De Caboul, nous allâmes à Kermâch, forteresse située entre deux montagnes, et dont les Afghans se servent pour exercer le brigandage. Nous les combattîmes en passant près du château. Ils étaient placés sur la pente de la montagne ; mais nous leur lançâmes des flèches et ils prirent la fuite. Notre caravane était peu chargée de bagages, mais elle était accompagnée d’environ quatre mille chevaux. J’avais des chameaux, par la faute desquels je fus séparé de la caravane. J’avais avec moi plusieurs individus, parmi lesquels se trouvaient des Afghans. Nous jetâmes une portion de nos provisions, et nous abandonnâmes sur la route les charges des chameaux qui étaient fatigués. Nos chevaux retournèrent les prendre le lendemain, et les emportèrent. Nous rejoignîmes la caravane, après la dernière prière du soir, et nous passâmes la nuit à la station de Chech Nagbâr, le dernier endroit habité sur les confins du pays des Turcs.
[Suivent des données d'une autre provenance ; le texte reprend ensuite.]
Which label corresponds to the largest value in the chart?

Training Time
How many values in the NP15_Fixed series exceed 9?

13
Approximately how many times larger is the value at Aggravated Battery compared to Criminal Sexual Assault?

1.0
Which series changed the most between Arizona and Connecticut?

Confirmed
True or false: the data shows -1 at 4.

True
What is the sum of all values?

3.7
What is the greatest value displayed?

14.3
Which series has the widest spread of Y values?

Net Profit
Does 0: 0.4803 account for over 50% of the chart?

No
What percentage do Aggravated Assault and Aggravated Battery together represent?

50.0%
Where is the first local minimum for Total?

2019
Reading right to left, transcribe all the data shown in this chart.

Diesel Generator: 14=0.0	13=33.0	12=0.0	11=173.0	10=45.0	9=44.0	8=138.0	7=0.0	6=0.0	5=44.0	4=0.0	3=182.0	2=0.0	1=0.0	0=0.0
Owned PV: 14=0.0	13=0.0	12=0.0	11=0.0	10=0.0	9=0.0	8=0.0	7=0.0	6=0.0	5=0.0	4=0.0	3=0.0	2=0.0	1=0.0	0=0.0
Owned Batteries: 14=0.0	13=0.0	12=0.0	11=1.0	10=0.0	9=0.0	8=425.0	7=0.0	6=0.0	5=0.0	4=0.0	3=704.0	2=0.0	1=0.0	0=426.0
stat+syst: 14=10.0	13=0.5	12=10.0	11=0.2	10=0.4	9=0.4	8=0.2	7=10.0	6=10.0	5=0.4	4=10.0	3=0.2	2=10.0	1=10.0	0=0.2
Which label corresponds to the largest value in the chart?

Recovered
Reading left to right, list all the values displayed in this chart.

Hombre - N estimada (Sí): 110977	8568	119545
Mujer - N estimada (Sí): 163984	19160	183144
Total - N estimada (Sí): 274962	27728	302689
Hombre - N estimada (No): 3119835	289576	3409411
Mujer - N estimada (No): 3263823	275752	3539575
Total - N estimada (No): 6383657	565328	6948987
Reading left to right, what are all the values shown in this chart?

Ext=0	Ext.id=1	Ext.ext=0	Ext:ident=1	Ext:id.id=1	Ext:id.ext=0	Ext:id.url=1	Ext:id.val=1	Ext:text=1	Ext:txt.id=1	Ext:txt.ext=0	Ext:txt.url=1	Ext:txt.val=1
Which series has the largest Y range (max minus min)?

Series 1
Nous entrâmes ensuite dans le grand désert, qui s’étend l’espace de quinze journées de marche. On n’y voyage que dans une seule saison, après que les pluies sont tombées dans le Sind et l’Inde, c’est-à-dire au commencement du mois de juillet. Dans ce désert, souffle le vent empoisonné (assemoûm) et mortel qui fait tomber les corps en putréfaction, de sorte que les membres se séparent après la mort. Nous avons dit ci-dessus (t. II, p. 238) que ce vent souffle aussi dans le désert, entre Hormouz et Chirâz. Une grande caravane, dans laquelle se trouvait Khodhâwend Zâdeh, kâdhi de Termedh, nous avait précédés. Il lui mourut beaucoup de chameaux et de chevaux ; mais, par la grâce de Dieu, notre caravane arriva saine et sauve à Bendj Ab, c’est-à-dire au fleuve du Sind. Bendj (Pendj) signifie « cinq », et Ab « eau ». Le sens de ces deux mots est donc : « les cinq rivières. » Elles se jettent dans le grand fleuve, et arrosent cette contrée. Nous en parlerons, s’il plaît à Dieu. Nous arrivâmes près de ce fleuve, à la fin de dhou’lhiddjeh, et nous vîmes briller cette même nuit la nouvelle lune de moharrem de l’année 734 (12 septembre 1333). De cet endroit, les préposés aux nouvelles écrivirent dans l’Inde pour y transmettre l’avis de notre arrivée, et firent connaître au souverain de ce pays ce qui nous concernait.

C’est ici que finit le récit de ce premier voyage. Louange à Dieu, maître des mortels.